Group Managing Director of the Nigerian National Petroleum Corporation
- In office 4 July 2016 – 7 July 2019
- Preceded by: Ibe Kachikwu
- Succeeded by: Mele Kyari

Managing Director Carlson Services (UK) Limited
- In office 7 December 2004 – 25 January 2007

NNPC Chief Technical Negotiator West African Gas Pipeline project.
- In office July 1999 – April 2004

Personal details
- Born: 7 July 1959 Misau, Bauchi State
- Died: 29 May 2020 (aged 60)
- Education: Ahmadu Bello University University of Sussex

= Maikanti Baru =

Nigerian engineer (1959–2020)

Maikanti Kachalla Baru (7 July 1959 – 29 May 2020) was a Nigerian engineer, crude oil marketer and the 18th Group Managing Director of the Nigeria's state oil firm, Nigerian National Petroleum Corporation (NNPC). He served in the position from July 2016 to July 2019 and had previously served as the Group General Manager (GGM) of National Petroleum Investment Management Services. Baru was a fellow of Nigerian Society of Engineers and Nigerian Institution of Mechanical Engineers.

==Early life and education==
Baru was born in July 1959 in Misau, Bauchi State.
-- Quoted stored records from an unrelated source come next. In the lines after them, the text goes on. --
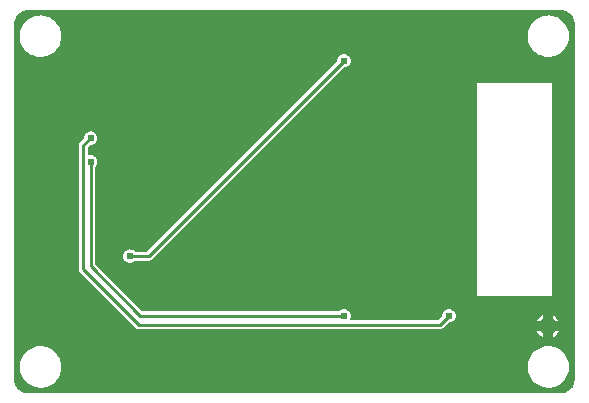
<source format=gbl>
G04 Layer: BottomLayer*
G04 EasyEDA v6.5.34, 2023-10-15 23:32:28*
G04 71d41e4822c04cdf8dbe640198561a58,c7e5a72684d24d89a273277b68740de8,10*
G04 Gerber Generator version 0.2*
G04 Scale: 100 percent, Rotated: No, Reflected: No *
G04 Dimensions in millimeters *
G04 leading zeros omitted , absolute positions ,4 integer and 5 decimal *
%FSLAX45Y45*%
%MOMM*%

%ADD10C,0.2540*%
%ADD11C,1.5240*%
%ADD12C,0.6200*%

%LPD*%
G36*
X150368Y-3274110D02*
G01*
X135534Y-3273196D01*
X121869Y-3270808D01*
X108458Y-3266897D01*
X95656Y-3261512D01*
X83515Y-3254705D01*
X72186Y-3246577D01*
X61874Y-3237280D01*
X52679Y-3226917D01*
X44704Y-3215538D01*
X37998Y-3203295D01*
X32715Y-3190392D01*
X28956Y-3177082D01*
X26670Y-3163316D01*
X25908Y-3149041D01*
X25908Y-150977D01*
X26822Y-135534D01*
X29209Y-121869D01*
X33121Y-108508D01*
X38506Y-95707D01*
X45262Y-83566D01*
X53390Y-72237D01*
X62687Y-61925D01*
X73101Y-52730D01*
X84480Y-44704D01*
X96672Y-38049D01*
X109575Y-32766D01*
X122935Y-29006D01*
X136652Y-26720D01*
X150926Y-25958D01*
X4649012Y-25958D01*
X4664456Y-26873D01*
X4678172Y-29260D01*
X4691481Y-33172D01*
X4704283Y-38557D01*
X4716424Y-45313D01*
X4727752Y-53441D01*
X4738065Y-62738D01*
X4747260Y-73152D01*
X4755286Y-84531D01*
X4761941Y-96723D01*
X4767224Y-109626D01*
X4771034Y-122986D01*
X4773320Y-136702D01*
X4774082Y-150977D01*
X4774082Y-3149041D01*
X4773168Y-3164484D01*
X4770729Y-3178149D01*
X4766818Y-3191510D01*
X4761433Y-3204362D01*
X4754727Y-3216503D01*
X4746548Y-3227781D01*
X4737252Y-3238093D01*
X4726838Y-3247339D01*
X4715459Y-3255314D01*
X4703267Y-3262020D01*
X4690414Y-3267252D01*
X4677054Y-3271062D01*
X4663338Y-3273348D01*
X4649012Y-3274110D01*
G37*

%LPC*%
G36*
X254508Y-3225850D02*
G01*
X272592Y-3224479D01*
X290372Y-3221177D01*
X307797Y-3216148D01*
X324561Y-3209340D01*
X340512Y-3200806D01*
X355549Y-3190697D01*
X369519Y-3179114D01*
X382117Y-3166160D01*
X393344Y-3151936D01*
X403047Y-3136646D01*
X411175Y-3120491D01*
X417525Y-3103524D01*
X422148Y-3085998D01*
X424942Y-3068116D01*
X425856Y-3050032D01*
X424942Y-3031947D01*
X422148Y-3014065D01*
X417525Y-2996488D01*
X411175Y-2979572D01*
X403047Y-2963418D01*
X393344Y-2948076D01*
X382117Y-2933903D01*
X369519Y-2920949D01*
X355549Y-2909366D01*
X340512Y-2899257D01*
X324561Y-2890723D01*
X307797Y-2883916D01*
X290372Y-2878836D01*
X272592Y-2875584D01*
X254508Y-2874213D01*
X236423Y-2874670D01*
X218440Y-2877007D01*
X200812Y-2881122D01*
X183743Y-2887065D01*
X167335Y-2894787D01*
X151790Y-2904083D01*
X137312Y-2914904D01*
X124002Y-2927248D01*
X112115Y-2940862D01*
X101549Y-2955645D01*
X92659Y-2971393D01*
X85394Y-2988005D01*
X79908Y-3005226D01*
X76200Y-3022955D01*
X74320Y-3040938D01*
X74320Y-3059074D01*
X76200Y-3077057D01*
X79908Y-3094837D01*
X85394Y-3112058D01*
X92659Y-3128670D01*
X101549Y-3144418D01*
X112115Y-3159201D01*
X124002Y-3172815D01*
X137312Y-3185109D01*
X151790Y-3195980D01*
X167335Y-3205276D01*
X183743Y-3212947D01*
X200812Y-3218942D01*
X218440Y-3223056D01*
X236423Y-3225393D01*
G37*
G36*
X4554575Y-3225850D02*
G01*
X4572609Y-3224479D01*
X4590389Y-3221177D01*
X4607763Y-3216148D01*
X4624527Y-3209340D01*
X4640529Y-3200806D01*
X4655616Y-3190697D01*
X4669434Y-3179114D01*
X4682134Y-3166160D01*
X4693361Y-3151936D01*
X4703114Y-3136646D01*
X4711141Y-3120491D01*
X4717542Y-3103524D01*
X4722164Y-3085998D01*
X4725009Y-3068116D01*
X4725924Y-3050032D01*
X4725009Y-3031947D01*
X4722164Y-3014065D01*
X4717542Y-2996488D01*
X4711141Y-2979572D01*
X4703114Y-2963418D01*
X4693361Y-2948076D01*
X4682134Y-2933903D01*
X4669434Y-2920949D01*
X4655616Y-2909366D01*
X4640529Y-2899257D01*
X4624527Y-2890723D01*
X4607763Y-2883916D01*
X4590389Y-2878836D01*
X4572609Y-2875584D01*
X4554575Y-2874213D01*
X4536440Y-2874670D01*
X4518507Y-2877007D01*
X4500829Y-2881122D01*
X4483709Y-2887065D01*
X4467301Y-2894787D01*
X4451858Y-2904083D01*
X4437329Y-2914904D01*
X4424070Y-2927248D01*
X4412030Y-2940862D01*
X4401616Y-2955645D01*
X4392625Y-2971393D01*
X4385411Y-2988005D01*
X4379874Y-3005226D01*
X4376216Y-3022955D01*
X4374388Y-3040938D01*
X4374388Y-3059074D01*
X4376216Y-3077057D01*
X4379874Y-3094837D01*
X4385411Y-3112058D01*
X4392625Y-3128670D01*
X4401616Y-3144418D01*
X4412030Y-3159201D01*
X4424070Y-3172815D01*
X4437329Y-3185109D01*
X4451858Y-3195980D01*
X4467301Y-3205276D01*
X4483709Y-3212947D01*
X4500829Y-3218942D01*
X4518507Y-3223056D01*
X4536440Y-3225393D01*
G37*
G36*
X4502200Y-2796895D02*
G01*
X4502200Y-2749600D01*
X4454804Y-2749600D01*
X4455464Y-2751175D01*
X4462424Y-2762910D01*
X4470908Y-2773578D01*
X4480661Y-2783027D01*
X4491634Y-2791155D01*
G37*
G36*
X4591100Y-2796794D02*
G01*
X4595622Y-2794660D01*
X4607204Y-2787294D01*
X4617618Y-2778506D01*
X4626711Y-2768346D01*
X4634433Y-2757119D01*
X4638243Y-2749600D01*
X4591100Y-2749600D01*
G37*
G36*
X1081430Y-2731058D02*
G01*
X3631692Y-2731058D01*
X3639718Y-2730246D01*
X3646982Y-2728061D01*
X3653586Y-2724505D01*
X3659835Y-2719374D01*
X3703218Y-2675991D01*
X3706723Y-2673756D01*
X3720337Y-2671826D01*
X3729634Y-2668981D01*
X3738168Y-2664663D01*
X3745941Y-2658922D01*
X3752646Y-2651963D01*
X3758031Y-2643936D01*
X3761994Y-2635148D01*
X3764432Y-2625852D01*
X3765245Y-2616250D01*
X3764432Y-2606598D01*
X3761994Y-2597302D01*
X3758031Y-2588514D01*
X3752646Y-2580487D01*
X3745941Y-2573477D01*
X3738168Y-2567787D01*
X3729634Y-2563469D01*
X3720337Y-2560624D01*
X3710838Y-2559405D01*
X3701186Y-2559761D01*
X3691788Y-2561844D01*
X3682796Y-2565450D01*
X3674567Y-2570480D01*
X3667302Y-2576880D01*
X3661257Y-2584399D01*
X3656533Y-2592781D01*
X3653332Y-2601874D01*
X3651758Y-2611424D01*
X3651758Y-2614015D01*
X3650945Y-2617927D01*
X3648710Y-2621280D01*
X3619195Y-2650845D01*
X3615842Y-2653030D01*
X3611981Y-2653842D01*
X2880309Y-2653842D01*
X2876346Y-2653030D01*
X2873044Y-2650744D01*
X2870911Y-2647340D01*
X2870149Y-2643327D01*
X2871063Y-2639415D01*
X2872994Y-2635148D01*
X2875432Y-2625852D01*
X2876245Y-2616250D01*
X2875432Y-2606598D01*
X2872994Y-2597302D01*
X2869031Y-2588514D01*
X2863646Y-2580487D01*
X2856941Y-2573477D01*
X2849168Y-2567787D01*
X2840634Y-2563469D01*
X2831338Y-2560624D01*
X2821838Y-2559405D01*
X2812186Y-2559761D01*
X2802788Y-2561844D01*
X2793746Y-2565450D01*
X2785567Y-2570480D01*
X2780334Y-2575102D01*
X2777236Y-2576982D01*
X2773629Y-2577642D01*
X1113840Y-2577642D01*
X1109929Y-2576830D01*
X1106627Y-2574645D01*
X716127Y-2184095D01*
X713892Y-2180742D01*
X713130Y-2176932D01*
X713130Y-1357122D01*
X713892Y-1353261D01*
X715975Y-1350111D01*
X718769Y-1347165D01*
X724154Y-1339088D01*
X728167Y-1330299D01*
X730554Y-1321054D01*
X731469Y-1311452D01*
X730554Y-1301800D01*
X728167Y-1292504D01*
X724154Y-1283716D01*
X718769Y-1275638D01*
X712114Y-1268730D01*
X704342Y-1262938D01*
X695706Y-1258671D01*
X686511Y-1255826D01*
X676960Y-1254607D01*
X667308Y-1255014D01*
X661924Y-1256182D01*
X657453Y-1256080D01*
X653389Y-1254099D01*
X650646Y-1250645D01*
X649630Y-1246225D01*
X649630Y-1195120D01*
X650392Y-1191260D01*
X652627Y-1187958D01*
X669340Y-1171194D01*
X672846Y-1168958D01*
X676960Y-1168247D01*
X686511Y-1167028D01*
X695706Y-1164183D01*
X704342Y-1159865D01*
X712114Y-1154125D01*
X718769Y-1147165D01*
X724154Y-1139139D01*
X728167Y-1130350D01*
X730554Y-1121054D01*
X731469Y-1111453D01*
X730554Y-1101801D01*
X728167Y-1092454D01*
X724154Y-1083665D01*
X718769Y-1075690D01*
X712114Y-1068730D01*
X704342Y-1062990D01*
X695706Y-1058672D01*
X686511Y-1055827D01*
X676960Y-1054608D01*
X667308Y-1055014D01*
X657860Y-1057046D01*
X648919Y-1060653D01*
X640689Y-1065682D01*
X633476Y-1072083D01*
X627430Y-1079601D01*
X622706Y-1087983D01*
X619506Y-1097076D01*
X617880Y-1106627D01*
X617880Y-1109268D01*
X617067Y-1113180D01*
X614883Y-1116482D01*
X584098Y-1147267D01*
X578967Y-1153515D01*
X575411Y-1160170D01*
X573227Y-1167384D01*
X572414Y-1175410D01*
X572414Y-2222042D01*
X573227Y-2230069D01*
X575411Y-2237282D01*
X578967Y-2243937D01*
X584098Y-2250186D01*
X1053287Y-2719374D01*
X1059484Y-2724505D01*
X1066190Y-2728061D01*
X1073404Y-2730246D01*
G37*
G36*
X4591100Y-2660700D02*
G01*
X4638243Y-2660700D01*
X4634433Y-2653080D01*
X4626711Y-2641854D01*
X4617618Y-2631744D01*
X4607204Y-2622956D01*
X4595622Y-2615590D01*
X4591100Y-2613456D01*
G37*
G36*
X4454804Y-2660700D02*
G01*
X4502200Y-2660700D01*
X4502200Y-2613355D01*
X4491634Y-2619095D01*
X4480661Y-2627172D01*
X4470908Y-2636672D01*
X4462424Y-2647340D01*
X4455464Y-2659075D01*
G37*
G36*
X3950665Y-2451150D02*
G01*
X4583734Y-2451150D01*
X4584750Y-2450134D01*
X4584750Y-648716D01*
X4583734Y-647750D01*
X3950665Y-647750D01*
X3949750Y-648716D01*
X3949852Y-2450947D01*
G37*
G36*
X1007160Y-2168245D02*
G01*
X1016762Y-2167026D01*
X1025906Y-2164130D01*
X1034542Y-2159863D01*
X1046581Y-2150821D01*
X1050544Y-2149957D01*
X1164742Y-2149957D01*
X1172718Y-2149246D01*
X1179931Y-2147011D01*
X1186586Y-2143506D01*
X1192834Y-2138375D01*
X2814218Y-516991D01*
X2817723Y-514756D01*
X2831338Y-512826D01*
X2840634Y-509981D01*
X2849168Y-505663D01*
X2856941Y-499922D01*
X2863646Y-492963D01*
X2869031Y-484936D01*
X2872994Y-476148D01*
X2875432Y-466851D01*
X2876245Y-457250D01*
X2875432Y-447598D01*
X2872994Y-438302D01*
X2869031Y-429514D01*
X2863646Y-421487D01*
X2856941Y-414477D01*
X2849168Y-408787D01*
X2840634Y-404469D01*
X2831338Y-401624D01*
X2821838Y-400405D01*
X2812186Y-400761D01*
X2802788Y-402844D01*
X2793746Y-406450D01*
X2785567Y-411480D01*
X2778302Y-417880D01*
X2772257Y-425399D01*
X2767533Y-433781D01*
X2764332Y-442874D01*
X2762758Y-452424D01*
X2762758Y-455015D01*
X2761945Y-458927D01*
X2759710Y-462280D01*
X1152144Y-2069846D01*
X1148842Y-2072030D01*
X1144981Y-2072792D01*
X1050544Y-2072792D01*
X1046581Y-2071979D01*
X1034542Y-2062988D01*
X1025906Y-2058619D01*
X1016762Y-2055825D01*
X1007160Y-2054606D01*
X997508Y-2055012D01*
X988060Y-2057044D01*
X979119Y-2060651D01*
X970889Y-2065680D01*
X963676Y-2072081D01*
X957630Y-2079599D01*
X952906Y-2087930D01*
X949706Y-2097074D01*
X948080Y-2106625D01*
X948080Y-2116226D01*
X949706Y-2125776D01*
X952906Y-2134819D01*
X957630Y-2143252D01*
X963676Y-2150770D01*
X970889Y-2157171D01*
X979119Y-2162149D01*
X988060Y-2165807D01*
X997508Y-2167839D01*
G37*
G36*
X254508Y-425856D02*
G01*
X272592Y-424484D01*
X290372Y-421233D01*
X307797Y-416153D01*
X324561Y-409346D01*
X340512Y-400761D01*
X355549Y-390702D01*
X369519Y-379120D01*
X382117Y-366115D01*
X393344Y-351942D01*
X403047Y-336651D01*
X411175Y-320497D01*
X417525Y-303530D01*
X422148Y-286004D01*
X424942Y-268122D01*
X425856Y-250037D01*
X424942Y-231952D01*
X422148Y-214071D01*
X417525Y-196545D01*
X411175Y-179527D01*
X403047Y-163372D01*
X393344Y-148132D01*
X382117Y-133908D01*
X369519Y-120904D01*
X355549Y-109372D01*
X340512Y-99263D01*
X324561Y-90728D01*
X307797Y-83921D01*
X290372Y-78841D01*
X272592Y-75590D01*
X254508Y-74218D01*
X236423Y-74676D01*
X218440Y-77012D01*
X200812Y-81127D01*
X183743Y-87122D01*
X167335Y-94792D01*
X151790Y-104089D01*
X137312Y-114960D01*
X124002Y-127254D01*
X112115Y-140868D01*
X101549Y-155651D01*
X92659Y-171399D01*
X85394Y-188010D01*
X79908Y-205232D01*
X76200Y-222961D01*
X74320Y-240995D01*
X74320Y-259079D01*
X76200Y-277114D01*
X79908Y-294792D01*
X85394Y-312064D01*
X92659Y-328676D01*
X101549Y-344424D01*
X112115Y-359206D01*
X124002Y-372821D01*
X137312Y-385114D01*
X151790Y-395986D01*
X167335Y-405282D01*
X183743Y-412953D01*
X200812Y-418947D01*
X218440Y-423062D01*
X236423Y-425399D01*
G37*
G36*
X4554575Y-425856D02*
G01*
X4572609Y-424484D01*
X4590389Y-421233D01*
X4607763Y-416153D01*
X4624527Y-409346D01*
X4640529Y-400761D01*
X4655616Y-390702D01*
X4669434Y-379120D01*
X4682134Y-366115D01*
X4693361Y-351942D01*
X4703114Y-336651D01*
X4711141Y-320497D01*
X4717542Y-303530D01*
X4722164Y-286004D01*
X4725009Y-268122D01*
X4725924Y-250037D01*
X4725009Y-231952D01*
X4722164Y-214071D01*
X4717542Y-196545D01*
X4711141Y-179527D01*
X4703114Y-163372D01*
X4693361Y-148132D01*
X4682134Y-133908D01*
X4669434Y-120904D01*
X4655616Y-109372D01*
X4640529Y-99263D01*
X4624527Y-90728D01*
X4607763Y-83921D01*
X4590389Y-78841D01*
X4572609Y-75590D01*
X4554575Y-74218D01*
X4536440Y-74676D01*
X4518507Y-77012D01*
X4500829Y-81127D01*
X4483709Y-87122D01*
X4467301Y-94792D01*
X4451858Y-104089D01*
X4437329Y-114960D01*
X4424070Y-127254D01*
X4412030Y-140868D01*
X4401616Y-155651D01*
X4392625Y-171399D01*
X4385411Y-188010D01*
X4379874Y-205232D01*
X4376216Y-222961D01*
X4374388Y-240995D01*
X4374388Y-259079D01*
X4376216Y-277114D01*
X4379874Y-294792D01*
X4385411Y-312064D01*
X4392625Y-328676D01*
X4401616Y-344424D01*
X4412030Y-359206D01*
X4424070Y-372821D01*
X4437329Y-385114D01*
X4451858Y-395986D01*
X4467301Y-405282D01*
X4483709Y-412953D01*
X4500829Y-418947D01*
X4518507Y-423062D01*
X4536440Y-425399D01*
G37*

%LPD*%
D10*
X674547Y-1311396D02*
G01*
X674547Y-2197100D01*
X1093647Y-2616200D01*
X2819402Y-2616200D01*
X1004747Y-2111397D02*
G01*
X1165197Y-2111397D01*
X2819402Y-457200D01*
X674547Y-1111404D02*
G01*
X611047Y-1174904D01*
X611047Y-2222500D01*
X1080947Y-2692400D01*
X3632202Y-2692400D01*
X3708402Y-2616200D01*
D11*
G01*
X4546600Y-2705100D03*
D12*
G01*
X1004747Y-2111400D03*
G01*
X2819400Y-457200D03*
G01*
X674547Y-1111402D03*
G01*
X674547Y-1311402D03*
G01*
X2819400Y-2616200D03*
G01*
X3708400Y-2616200D03*
G01*
X228600Y-635000D03*
G01*
X228600Y-1219200D03*
G01*
X228600Y-1803400D03*
G01*
X228600Y-2387600D03*
G01*
X1016000Y-165100D03*
G01*
X1879600Y-165100D03*
G01*
X2743200Y-165100D03*
G01*
X3606800Y-165100D03*
M02*

</source>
He attended Federal Government College, Jos for his secondary education where he graduated in 1978. He obtained his bachelor of engineering degree from Ahmadu Bello University in 1982 and a doctorate in Computer Aided Engineering from the University of Sussex.

==Career and death==
Baru worked with the Jos Steel Rolling Company for three years from 1988 before he left to join the Nigerian National Petroleum Corporation in 1991 as an Engineering Manager. He held various positions within the organization including general manager, Gas Development Division from 1997 to 1999 and briefly as executive director, operations Nigeria Gas Company (NGC) in 1999. From 1999 to 2004, he served as the Chief Technical Negotiator on the West African Gas Pipeline project. He was also a GGM, National Petroleum Investment Management Services. He once served as GGM, Liquefied Natural Gas.

Baru was appointed as the 18th Group Managing Director of NNPC, on 4 July 2016.

On reaching the statutory age of 60, he retired on 7 July 2019 and was succeeded by Mele Kyari.

Baru died on Friday, 29 May 2020 from COVID-19.